GENEVIEVE[19:1]

Maid of my Love, sweet Genevieve!
In Beauty's light you glide along:
Your eye is like the Star of Eve,
And sweet your voice, as Seraph's song
Yet not your heavenly beauty gives [5]
This heart with Passion soft to glow:
Within your soul a voice there lives!
It bids you hear the tale of Woe.
When sinking low the sufferer wan
Beholds no hand outstretch'd to save, [10]
Fair, as the bosom of the Swan
That rises graceful o'er the wave,
I've seen your breast with pity heave,
And therefore love I you, sweet Genevieve!

1789-90.


FOOTNOTES:

[19:1] First published in the Cambridge Intelligencer for Nov. 1, 1794: included in the editions of 1796, 1803, 1828, 1829, and 1834. Three MSS. are extant; (1) an autograph in a copy-book made for the family [MS. O]; (2) an autograph in a copy-book presented to Mrs. Estlin [MS. E]; and (3) a transcript included in a copy-book presented to Sara Coleridge in 1823 [MS. O (c)]. In an unpublished letter dated Dec. 18, 1807, Coleridge invokes the aid of Richard ['Conservation'] Sharp on behalf of a 'Mrs.
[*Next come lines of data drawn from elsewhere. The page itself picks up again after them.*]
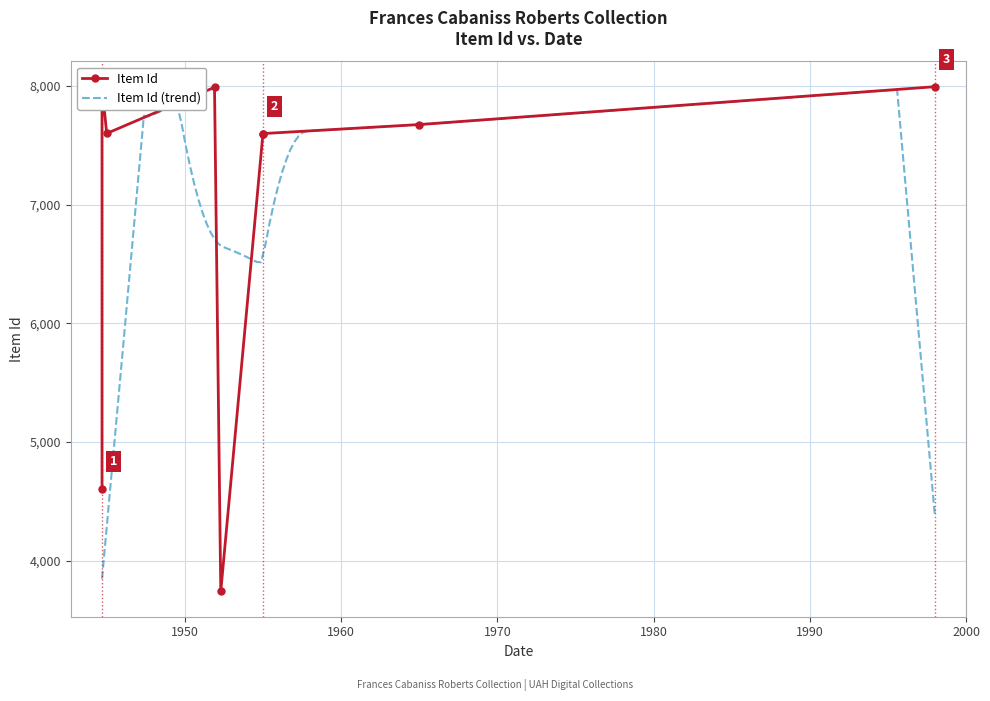

Which category has the lowest value across all series?

1952-04-21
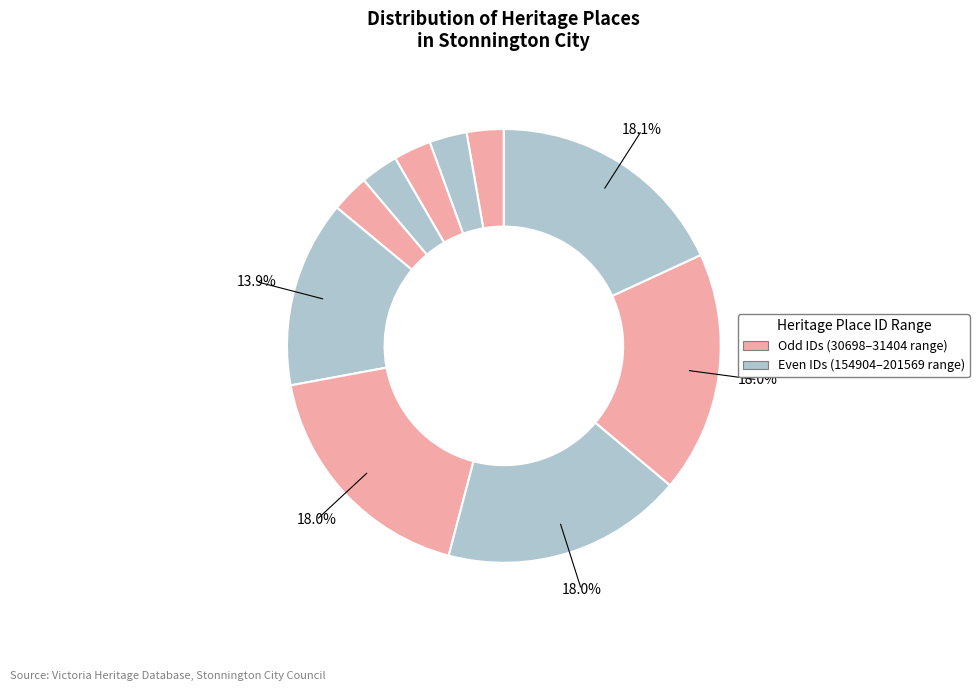

How many slices are in this pie chart?

10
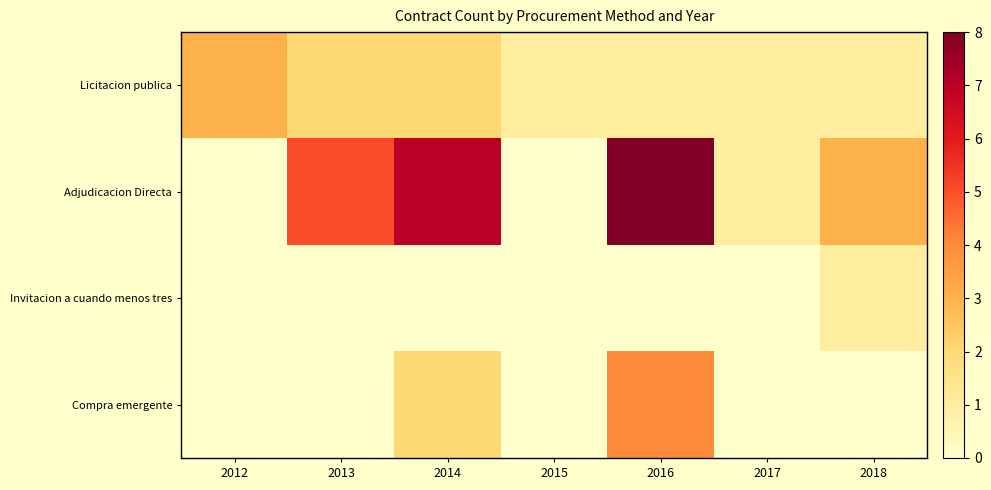

Reading left to right, transcribe all the data shown in this chart.

Licitacion publica: 2012=3	2013=2	2014=2	2015=1	2016=1	2017=1	2018=1
Adjudicacion Directa: 2012=0	2013=5	2014=7	2015=0	2016=8	2017=1	2018=3
Invitacion a cuando menos tres: 2012=0	2013=0	2014=0	2015=0	2016=0	2017=0	2018=1
Compra emergente: 2012=0	2013=0	2014=2	2015=0	2016=4	2017=0	2018=0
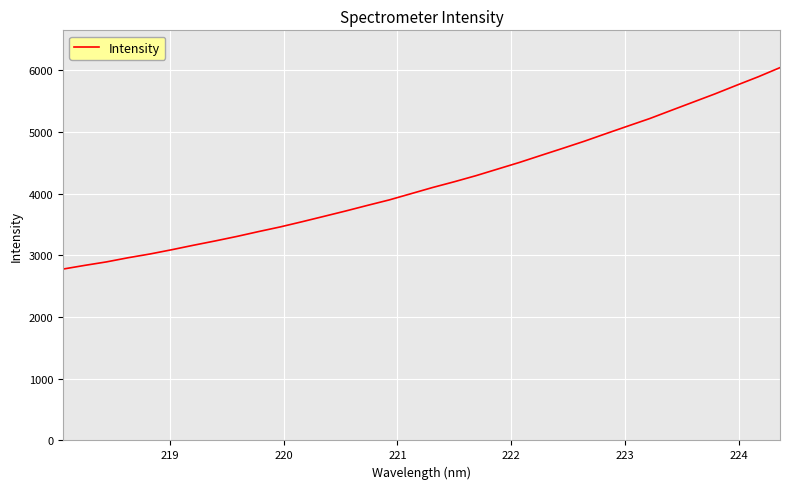

What is the minimum value shown in the chart?

2777.5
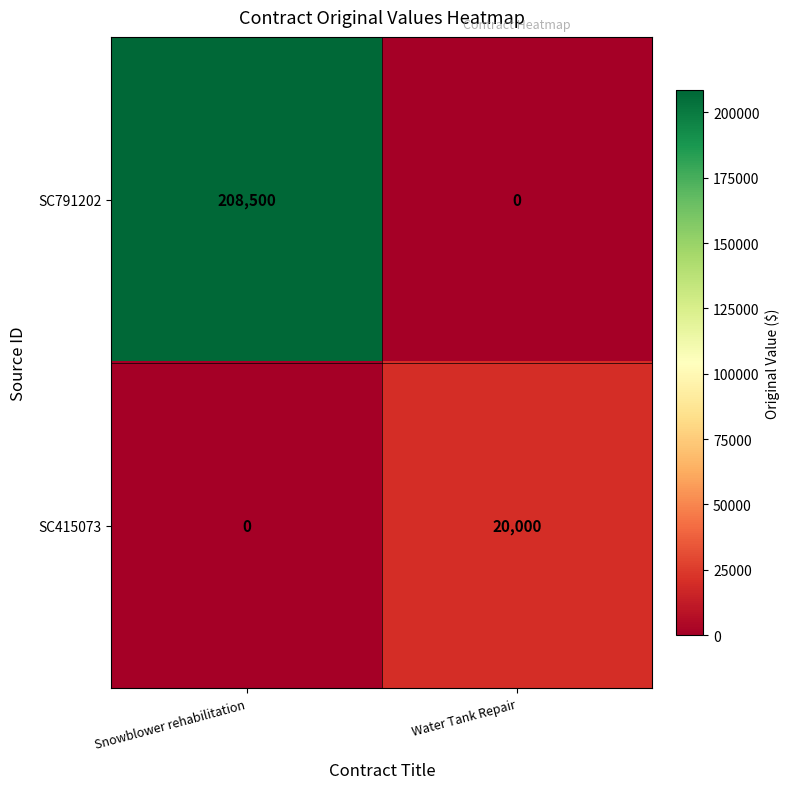

Which series has the largest range (max minus min)?

SC791202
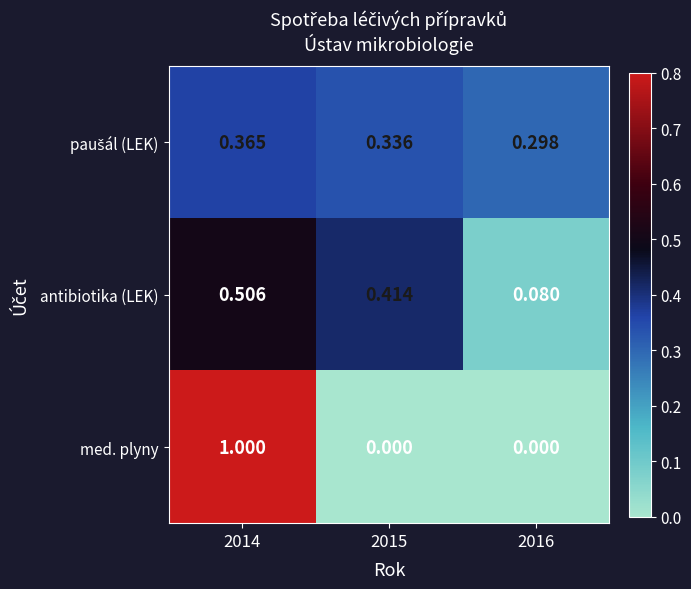

Between 2015 and 2016, which series saw the biggest shift?

antibiotika (LEK)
Brewman, who was elected a nurse to one of the wards of Christ's Hospital at the time that I was a boy there'. He says elsewhere that he spent full half the time from seventeen to eighteen in the sick ward of Christ's Hospital. It is doubtless to this period, 1789-90, that Pain and Genevieve, which, according to a Christ's Hospital tradition, were inspired by his 'Nurse's Daughter', must be assigned.

'This little poem was written when the Author was a boy'—Note 1796, 1803.

LINENOTES:

[Title]] Sonnet iii. MS. O: Ode MS. E: A Sonnet MS. O (c): Effusion xvii. 1796. The heading, Genevieve, first appears in 1803.